The identification of ELBW infants at high risk of death is of increasing importance, particularly because many of these infants are at high risk for neurodevelopmental impairment.10 The current study demonstrates that the ability to predict death is significantly better (both statistically and of a clinically relevant magnitude) at 5 minutes of age, rather than at or before birth with only prenatal data. However, the ability to predict death does not improve with increasing age among infants who avoid early death, because early variables do not have lingering effects. Also, the contribution of the different variables to subsequent death varies with the time period. Prediction with multiple logistic regression proved comparable to that with neural networks for most of the time periods.

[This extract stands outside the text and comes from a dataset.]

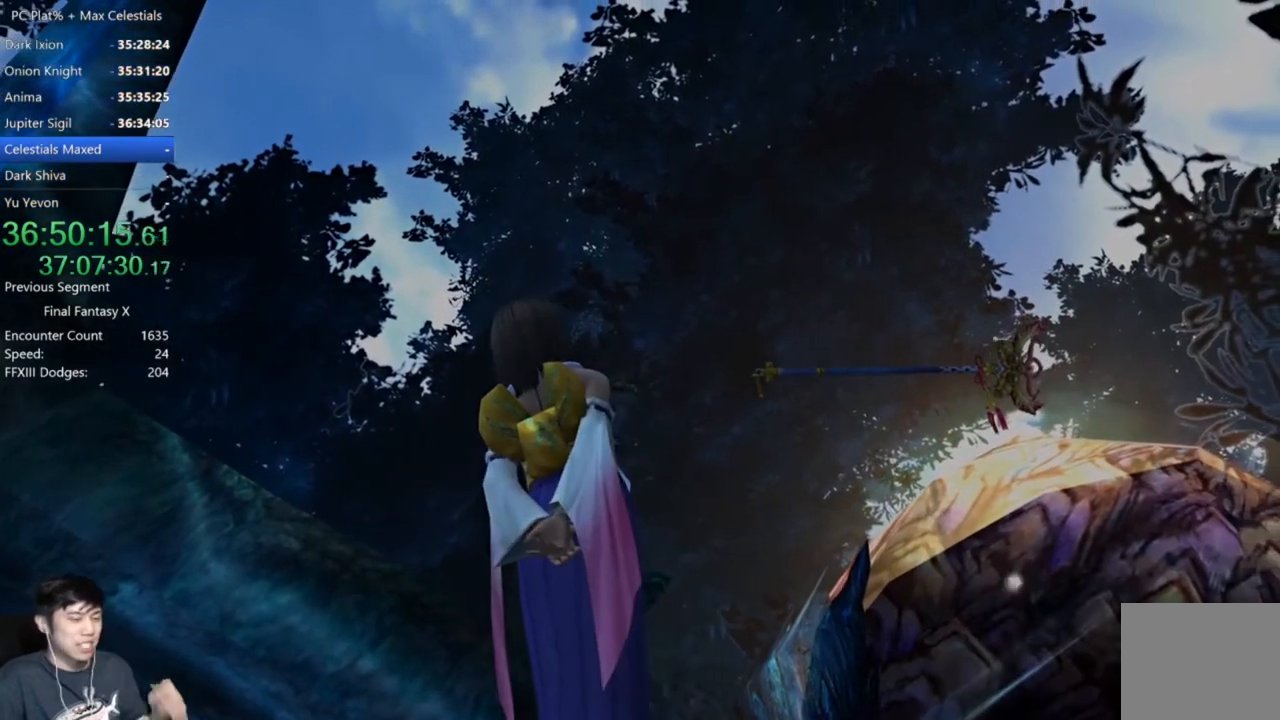
{"buttons": [], "left_stick": "center", "right_stick": "center", "events": [[267, "A", "down"], [333, "A", "up"]]}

There are important strengths to this study. The data sets evaluated in this study included many thousands of ELBW infants, making this the largest of any such prediction study to date. Infants from multiple level III centers in the United States were evaluated during a recent period in which mortality rates did not change significantly, making the results comparable to current clinical practice. In addition, the statistical models were developed with one data set and tested with another data set, which ensured that the model was truly tested. Developing and testing a model with the same set may lead to excellent performance with a high AUC for an overtrained model that may not be able to predict outcomes in a different data set.
There are also some limitations to this study. Only variables that already existed in the database could be used for analysis. Other variables that may be associated with death (eg, chorioamnionitis, timing of prenatal steroid therapy, fetal biophysical profile, and resuscitation variables such as parental or physician wishes regarding resuscitation) could not be evaluated because they were not part of the data collected. It must also be noted that the models for the different scenarios used different data sets, because infants who died before the scenario could not be considered for the prediction of subsequent death. Scenario A was approximately comparable to scenarios B and C (which were identical), and these scenarios included almost all live-born infants. However, scenario D included only infants who had survived to 24 hours of age, and scenario E included only infants who had survived to 1 week of age; therefore, scenarios D and E must be considered in isolation and not in comparison with scenario A, B, or C. Another limitation is that, in addition to prior death, a few infants were excluded because of missing data, which resulted in smaller data sets (mostly for scenarios D and E) than were accounted for by earlier death alone. It is known that ELBW infants are at highest risk of death in the first 3 days.7 Therefore, the overall likelihood of death was higher in scenarios A, B, and C and decreased with scenario D and additionally with scenario E. Because the PPV of a test also depends on the prevalence of the outcome in the population (PPVs are low for rare outcomes and higher for common outcomes, with the same sensitivity), the models are less likely to be accurate in the later scenarios, because mortality rates are lower after the immediate postnatal period. The PPVs of these models therefore diminish over time, because mortality rates are lower among older infants. Other limitations of this study are that statistical methods such as regression analysis or neural networks are not easy to use in the clinical setting. It would be possible to optimize the regression models by evaluating nonlinear relationships and interactions and incorporating them into the logistic regression models, but this would increase model complexity and might decrease clinical utility. Neural networks especially are considered a “black box,” the inner working of which is difficult to determine.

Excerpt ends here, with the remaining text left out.